The request ▸ Find every line in the listing below that contains the string "family", treating uppercase and lowercase as different, and copy each of those lines.

Excerpted data ▸
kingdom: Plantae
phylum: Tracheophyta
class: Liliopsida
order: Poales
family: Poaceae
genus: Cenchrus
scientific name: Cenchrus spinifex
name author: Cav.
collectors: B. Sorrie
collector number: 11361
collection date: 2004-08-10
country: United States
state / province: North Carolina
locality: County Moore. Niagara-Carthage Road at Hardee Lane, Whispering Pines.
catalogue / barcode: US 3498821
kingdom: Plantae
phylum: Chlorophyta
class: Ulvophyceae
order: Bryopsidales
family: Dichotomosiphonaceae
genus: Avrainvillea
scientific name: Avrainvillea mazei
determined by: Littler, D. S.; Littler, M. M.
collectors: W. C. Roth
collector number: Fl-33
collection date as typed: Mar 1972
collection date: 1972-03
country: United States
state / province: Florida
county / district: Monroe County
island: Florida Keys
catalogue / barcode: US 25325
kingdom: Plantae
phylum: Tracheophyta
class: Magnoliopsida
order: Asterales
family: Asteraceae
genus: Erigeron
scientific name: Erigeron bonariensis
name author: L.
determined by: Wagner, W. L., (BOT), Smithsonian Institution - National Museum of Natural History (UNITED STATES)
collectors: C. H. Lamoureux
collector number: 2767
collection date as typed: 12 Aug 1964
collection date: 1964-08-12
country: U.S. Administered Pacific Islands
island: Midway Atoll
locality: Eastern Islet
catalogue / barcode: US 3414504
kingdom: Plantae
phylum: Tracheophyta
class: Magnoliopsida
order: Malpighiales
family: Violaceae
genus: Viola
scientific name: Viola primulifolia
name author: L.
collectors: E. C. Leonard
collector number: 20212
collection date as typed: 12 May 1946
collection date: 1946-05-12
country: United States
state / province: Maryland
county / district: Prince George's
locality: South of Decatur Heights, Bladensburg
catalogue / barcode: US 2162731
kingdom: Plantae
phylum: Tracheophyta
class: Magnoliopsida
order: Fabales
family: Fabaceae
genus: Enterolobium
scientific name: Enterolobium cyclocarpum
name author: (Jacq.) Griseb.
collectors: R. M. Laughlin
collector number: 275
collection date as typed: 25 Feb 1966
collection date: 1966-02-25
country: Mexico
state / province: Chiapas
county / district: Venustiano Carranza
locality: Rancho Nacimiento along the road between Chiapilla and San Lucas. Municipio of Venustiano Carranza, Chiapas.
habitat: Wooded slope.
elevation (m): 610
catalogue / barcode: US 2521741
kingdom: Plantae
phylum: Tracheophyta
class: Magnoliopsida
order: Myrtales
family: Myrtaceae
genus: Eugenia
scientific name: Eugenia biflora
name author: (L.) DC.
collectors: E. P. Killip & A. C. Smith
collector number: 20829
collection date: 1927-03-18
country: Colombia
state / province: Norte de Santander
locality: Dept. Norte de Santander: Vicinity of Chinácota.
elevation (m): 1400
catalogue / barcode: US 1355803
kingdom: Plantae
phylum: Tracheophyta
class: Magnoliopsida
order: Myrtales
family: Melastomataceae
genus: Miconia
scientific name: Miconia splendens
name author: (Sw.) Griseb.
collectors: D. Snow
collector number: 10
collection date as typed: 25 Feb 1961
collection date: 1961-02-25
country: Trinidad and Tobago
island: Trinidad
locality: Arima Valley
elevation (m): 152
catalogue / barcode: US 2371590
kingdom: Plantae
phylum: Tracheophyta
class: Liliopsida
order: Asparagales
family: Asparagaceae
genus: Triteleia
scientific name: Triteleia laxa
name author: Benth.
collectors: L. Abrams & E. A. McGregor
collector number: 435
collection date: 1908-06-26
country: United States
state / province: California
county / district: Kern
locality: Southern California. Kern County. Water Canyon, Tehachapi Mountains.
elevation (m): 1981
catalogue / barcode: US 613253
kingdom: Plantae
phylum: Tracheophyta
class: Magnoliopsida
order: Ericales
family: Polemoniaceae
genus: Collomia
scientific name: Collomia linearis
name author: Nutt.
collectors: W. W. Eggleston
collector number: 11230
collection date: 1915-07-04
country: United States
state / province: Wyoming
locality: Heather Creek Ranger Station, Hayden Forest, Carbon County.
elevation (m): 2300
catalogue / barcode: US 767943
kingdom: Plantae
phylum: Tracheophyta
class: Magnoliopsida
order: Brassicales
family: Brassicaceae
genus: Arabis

Problem solution ▸
family: Poaceae
family: Dichotomosiphonaceae
family: Asteraceae
family: Violaceae
family: Fabaceae
family: Myrtaceae
family: Melastomataceae
family: Asparagaceae
family: Polemoniaceae
family: Brassicaceae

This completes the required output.